(Page excerpt)
I had a request come in to transfer a file from a Solaris box to a Windows VM. It needed to copy at 6am and only run on Tuesday to Saturday - being new to Solaris I thought I'd log this one for future reference......
Basic steps
1. create a user account on the receiving (Windows) box
2. create a user account on the sending (Solaris) box
3. create a .netrc file
4. create a batch file
5. edit the crontab file (Solaris account)
6. store passwords in a secure location
Step 1
Create the Windows user account and give it permissions to required area - in this case a FTP site was setup on a IIS box with the account having rights to the site.
Step 2
I created a user account, ftpjob, on the Solaris box and made sure the account had rights on the relevant area.
ls -al (will show you permissions)
(End Page excerpt)
(Data provided)
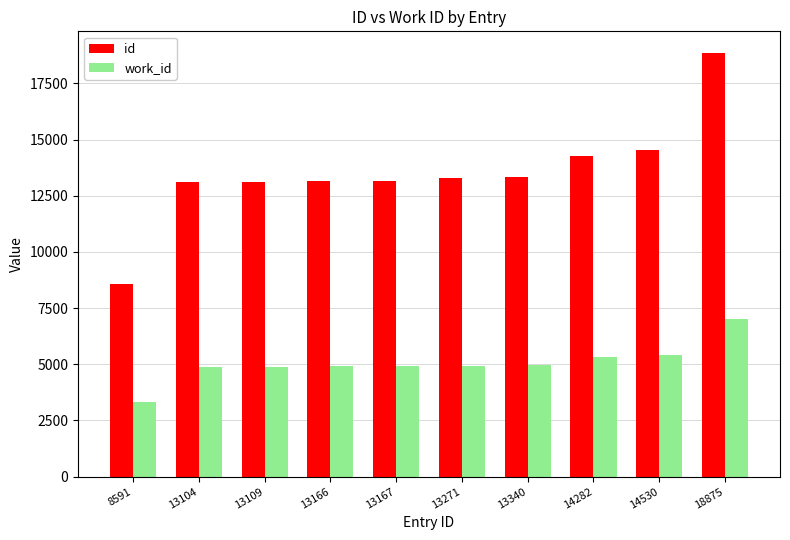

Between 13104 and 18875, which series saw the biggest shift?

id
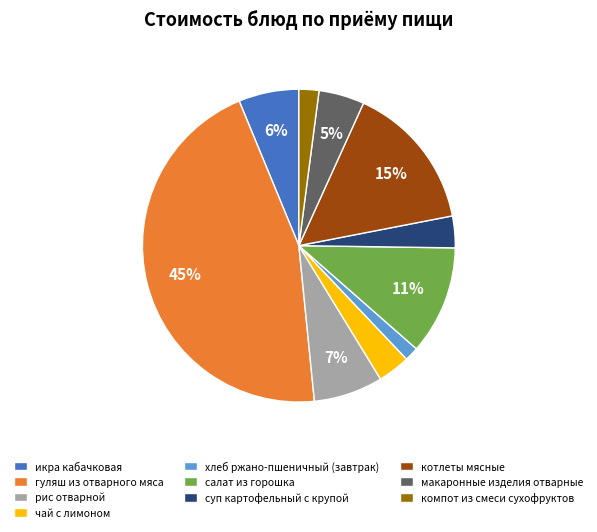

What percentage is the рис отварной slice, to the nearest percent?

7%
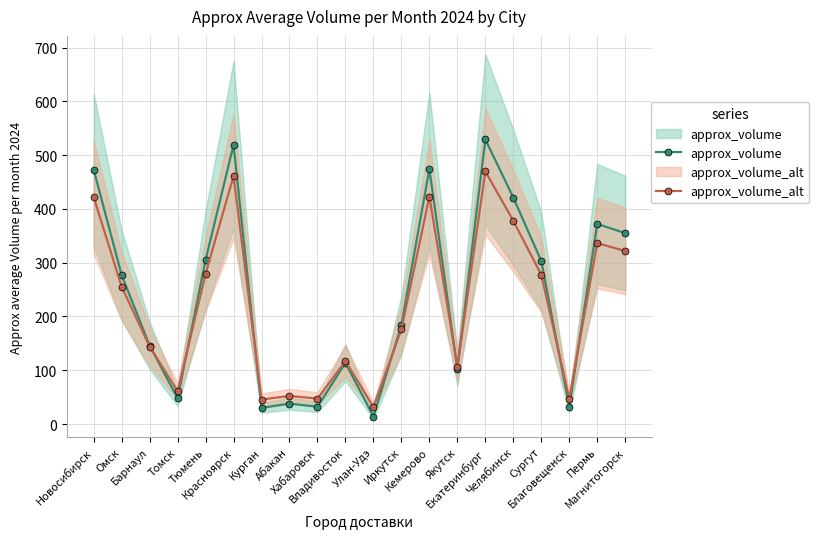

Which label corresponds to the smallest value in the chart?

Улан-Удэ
(End Data provided)
§ **Exercise instructions**
**a)** In the Solaris-to-Windows file transfer notes, what name was given to the user account created on the Solaris box?
**b)** Pick up the Solaris-to-Windows file transfer notes where they stop and keep writing them.

§ **Answers by item**
**a)** ftpjob

**b)**
In this case the account created belonged to the group that had ownership along the full path.
It's home area was /export/home/ftpjob
Step 3
create the .netrc file in the root of the accounts home area (which allows for automating of the job).
touch .netrc
Change the file permissions
chmod 600 .netrc
I added the following text to the file:
machine <name or ip> login <windows user account> password <windows user account> macdef init
bin
lcd /<solaris-local-file-path>
cd /<non-root-path-on-windows-box>
put <file-name>
quit
<press enter twice then save file :wq!>
Step 4
Create a file, I'll call it ftpbatch with the following text in the home area
#!/usr/bin/ksh
# Comments.....
# links to the .netrc file in the ftpuser home area
echo "`date` : Start script"
ftp <IPAddress> <Port number if different from default>
echo "`date` : Finish script"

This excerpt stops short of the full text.